Estava lendo meus feeds RSS quando me deparei com um texto do Lifehacker mostrando formas de encontrar software de qualidade na web, e uma das formas que eles sugeriram foi simplesmente digitar o nome de um software no Google e colocar o texto “vs” depois, de forma que o Google Instant concluísse que você queria comparar o software com outro e, naturalmente, sugerisse os principais concorrentes daquele software, que provavelmente seriam softwares de qualidade. Espertinhos eles, não é mesmo ? Pois é.
Depois de ler o texto, fiquei “matutando” outras formas interessantes de usar o Google Instant, e cheguei a algumas conclusões, que compartilho com vocês:
  • Comparar produtos
O mesmo raciocínio usado para obter informações simulando uma comparação de softwares, acrescentando o texto “vs” após o nome do software, pode ser aplicado a qualquer produto. Então imagine que você quer saber que smartphone compete com o Google Nexus S, basta digitar “Google Nexus S vs” e esperar. Nos meus testes, surgiram iPhone HTC Desire, que são aparelhos de respeito. Fiz outro teste com um perfume, e não deu certo, então tentei com carros. “Ferrari vs ” resultou na sugestão de Porsche e Lamborghini, enquanto “Corsa vs ” resultou na sugestão de Astra e Polo. Testei ainda com “Lula vs ” e ele sugeriu… advinhem… FHC, claro! As possibilidades são muitas, então fiquem à vontade para imaginar e experimentar.

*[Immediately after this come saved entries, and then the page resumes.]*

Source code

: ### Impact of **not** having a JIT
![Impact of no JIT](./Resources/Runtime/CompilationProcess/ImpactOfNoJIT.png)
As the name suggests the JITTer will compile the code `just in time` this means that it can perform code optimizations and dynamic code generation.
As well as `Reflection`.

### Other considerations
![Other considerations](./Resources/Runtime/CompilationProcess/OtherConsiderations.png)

  • Descobrir o nome correto de algo (modo dicionário)
Acho que este uso do Google é muito, muito antigo, mas fica mais fácil e rápido com o Google Instant, afinal pode nem ser necessário teclar enter pra descobrir que você digitou tbela ao invés de tabela, gogle ao invés de google, e assim por diante.
  • Identificar termos relacionados
Hoje em dia muito se fala em marketing na web, pois as redes sociais estão ganhando importância por serem um dos principais meios de comunicação das pessoas atualmente, especialmente os jovens. Por isso, identificar termos relacionados ao Facebook pode ajudar a direcionar esforços no sentido de atrair seus usuários a comprarem um produto, por exemplo. 
  • Identificar instituições por tipo
Experimente digitar museu e o Google Instant vai sugerir os nomes dos principais museus do mundo. É claro que se você buscava o museu da esquina, a sugestão não ajuda muito, mas do ponto de vista de conhecer instituições famosas do mundo o Google Instant pode ser bem interessante. Em alguns casos, resultados locais podem ser obtidos, como ao digitar “supermercado “.

E você ? Tem algum uso interessante e útil para o Google Instant ? Comenta aí!